* [RECORD EXTRACTS]
■ ■ ■ ■

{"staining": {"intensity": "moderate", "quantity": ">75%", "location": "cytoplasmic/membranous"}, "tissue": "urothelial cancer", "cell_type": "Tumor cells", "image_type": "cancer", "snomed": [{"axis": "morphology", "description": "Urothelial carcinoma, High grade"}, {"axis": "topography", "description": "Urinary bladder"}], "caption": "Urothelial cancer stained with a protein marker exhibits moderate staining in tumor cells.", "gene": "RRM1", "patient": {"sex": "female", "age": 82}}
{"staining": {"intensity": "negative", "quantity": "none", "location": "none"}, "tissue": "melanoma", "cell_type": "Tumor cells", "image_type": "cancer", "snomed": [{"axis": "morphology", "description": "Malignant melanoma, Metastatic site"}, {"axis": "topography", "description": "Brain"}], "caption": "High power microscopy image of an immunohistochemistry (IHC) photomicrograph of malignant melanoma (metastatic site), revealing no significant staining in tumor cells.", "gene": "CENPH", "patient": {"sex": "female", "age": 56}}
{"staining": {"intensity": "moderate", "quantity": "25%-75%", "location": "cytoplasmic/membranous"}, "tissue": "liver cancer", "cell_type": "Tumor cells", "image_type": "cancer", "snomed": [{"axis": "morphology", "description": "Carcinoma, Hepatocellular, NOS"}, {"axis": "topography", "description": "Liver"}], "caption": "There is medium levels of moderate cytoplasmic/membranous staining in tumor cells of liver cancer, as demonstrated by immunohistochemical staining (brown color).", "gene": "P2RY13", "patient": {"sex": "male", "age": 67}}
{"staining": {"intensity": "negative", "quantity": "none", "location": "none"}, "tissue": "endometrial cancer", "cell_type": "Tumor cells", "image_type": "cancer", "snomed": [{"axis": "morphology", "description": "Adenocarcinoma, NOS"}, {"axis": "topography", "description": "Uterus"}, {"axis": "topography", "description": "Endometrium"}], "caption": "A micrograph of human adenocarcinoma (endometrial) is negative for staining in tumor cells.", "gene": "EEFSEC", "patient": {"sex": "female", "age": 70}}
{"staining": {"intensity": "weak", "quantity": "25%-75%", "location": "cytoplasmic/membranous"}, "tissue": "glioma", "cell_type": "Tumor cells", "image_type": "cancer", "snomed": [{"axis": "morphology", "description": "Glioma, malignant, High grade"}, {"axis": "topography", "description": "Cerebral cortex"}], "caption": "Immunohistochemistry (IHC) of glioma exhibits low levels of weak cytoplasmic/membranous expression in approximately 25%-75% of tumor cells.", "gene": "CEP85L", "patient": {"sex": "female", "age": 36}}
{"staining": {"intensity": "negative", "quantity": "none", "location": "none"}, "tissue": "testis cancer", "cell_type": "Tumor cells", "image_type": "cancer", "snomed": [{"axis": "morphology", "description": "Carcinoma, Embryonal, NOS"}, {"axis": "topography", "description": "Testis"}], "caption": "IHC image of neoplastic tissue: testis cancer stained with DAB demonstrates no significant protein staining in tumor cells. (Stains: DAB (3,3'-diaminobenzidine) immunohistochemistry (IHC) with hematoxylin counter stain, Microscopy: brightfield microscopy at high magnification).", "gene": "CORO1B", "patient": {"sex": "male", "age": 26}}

■ ■ ■ ■

* [WHAT YOU NEED TO DO] Filter the listing above so that only lines holding the word "exhibits" remain, and report those lines.

* [SOLUTION TO THE PROBLEM]
{"staining": {"intensity": "moderate", "quantity": ">75%", "location": "cytoplasmic/membranous"}, "tissue": "urothelial cancer", "cell_type": "Tumor cells", "image_type": "cancer", "snomed": [{"axis": "morphology", "description": "Urothelial carcinoma, High grade"}, {"axis": "topography", "description": "Urinary bladder"}], "caption": "Urothelial cancer stained with a protein marker exhibits moderate staining in tumor cells.", "gene": "RRM1", "patient": {"sex": "female", "age": 82}}
{"staining": {"intensity": "weak", "quantity": "25%-75%", "location": "cytoplasmic/membranous"}, "tissue": "glioma", "cell_type": "Tumor cells", "image_type": "cancer", "snomed": [{"axis": "morphology", "description": "Glioma, malignant, High grade"}, {"axis": "topography", "description": "Cerebral cortex"}], "caption": "Immunohistochemistry (IHC) of glioma exhibits low levels of weak cytoplasmic/membranous expression in approximately 25%-75% of tumor cells.", "gene": "CEP85L", "patient": {"sex": "female", "age": 36}}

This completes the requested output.